## PROBLEM REQUIREMENTS
Nothing but the text should be carried over: reproduce all the data exactly and leave out every image.

## DATASET ENTRIES
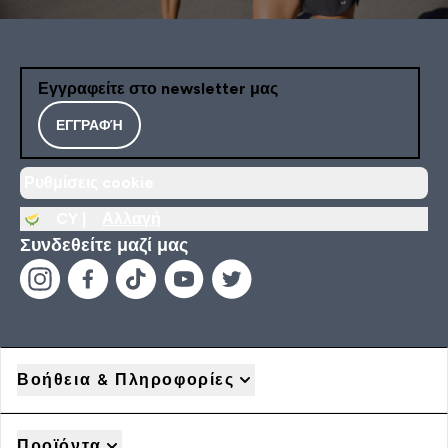
Εγγραφείτε στο newsletter μας
ΕΓΓΡΑΦΉ
Ρυθμίσεις cookie
CY |
Αλλαγή
Συνδεθείτε μαζί μας
Βοήθεια & Πληροφορίες
Προϊόντα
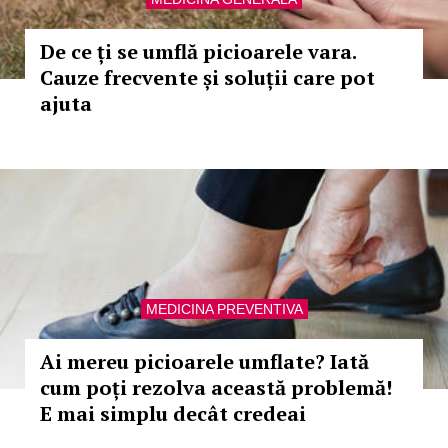
De ce ți se umflă picioarele vara.
Cauze frecvente și soluții care pot
ajuta
MEDICINA PREVENTIVA
Ai mereu picioarele umflate? Iată
cum poți rezolva această problemă!
E mai simplu decât credeai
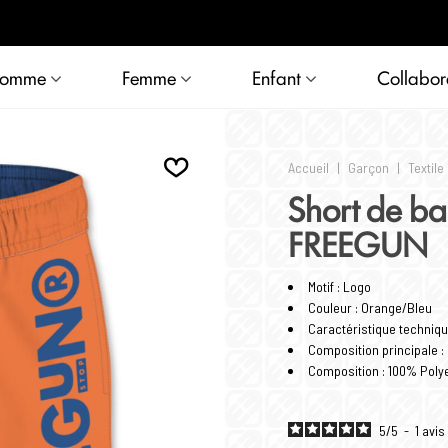
Livraison offerte à partir de 69€ d'achat en France métropolitaine
omme
Femme
Enfant
Collabor
Accueil
|
Garçon
|
Textile
Short de ba
FREEGUN
Motif : Logo
Couleur : Orange/Bleu
Caractéristique technique
Composition principale :
Composition : 100% Poly
5
/
5
-
1
avis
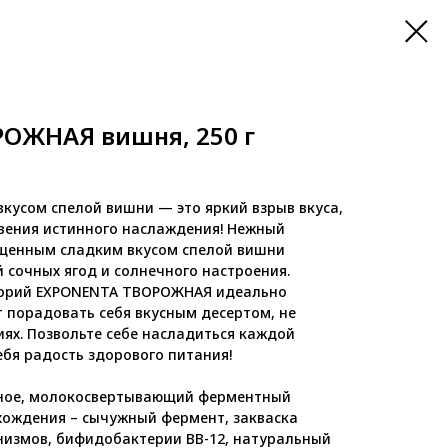
ОЖНАЯ вишня, 250 г
кусом спелой вишни — это яркий взрыв вкуса,
вения истинного наслаждения! Нежный
щенным сладким вкусом спелой вишни
й сочных ягод и солнечного настроения.
лорий EXPONENTA ТВОРОЖНАЯ идеально
т порадовать себя вкусным десертом, не
ях. Позвольте себе насладиться каждой
ебя радость здорового питания!
ное, молокосвертывающий ферментный
хождения – сычужный фермент, закваска
измов, бифидобактерии ВВ-12, натуральный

## ANSWER TO THIS PROBLEM
Εγγραφείτε στο newsletter μας
ΕΓΓΡΑΦΉ
Ρυθμίσεις cookie
CY |
Αλλαγή
Συνδεθείτε μαζί μας
Βοήθεια & Πληροφορίες
Προϊόντα
De ce ți se umflă picioarele vara.
Cauze frecvente și soluții care pot
ajuta
MEDICINA PREVENTIVA
Ai mereu picioarele umflate? Iată
cum poți rezolva această problemă!
E mai simplu decât credeai
Livraison offerte à partir de 69€ d'achat en France métropolitaine
omme
Femme
Enfant
Collabor
Accueil
|
Garçon
|
Textile
Short de ba
FREEGUN
Motif : Logo
Couleur : Orange/Bleu
Caractéristique technique
Composition principale :
Composition : 100% Poly
5
/
5
-
1
avis
ОЖНАЯ вишня, 250 г
кусом спелой вишни — это яркий взрыв вкуса,
вения истинного наслаждения! Нежный
щенным сладким вкусом спелой вишни
й сочных ягод и солнечного настроения.
лорий EXPONENTA ТВОРОЖНАЯ идеально
т порадовать себя вкусным десертом, не
ях. Позвольте себе насладиться каждой
ебя радость здорового питания!
ное, молокосвертывающий ферментный
хождения – сычужный фермент, закваска
измов, бифидобактерии ВВ-12, натуральный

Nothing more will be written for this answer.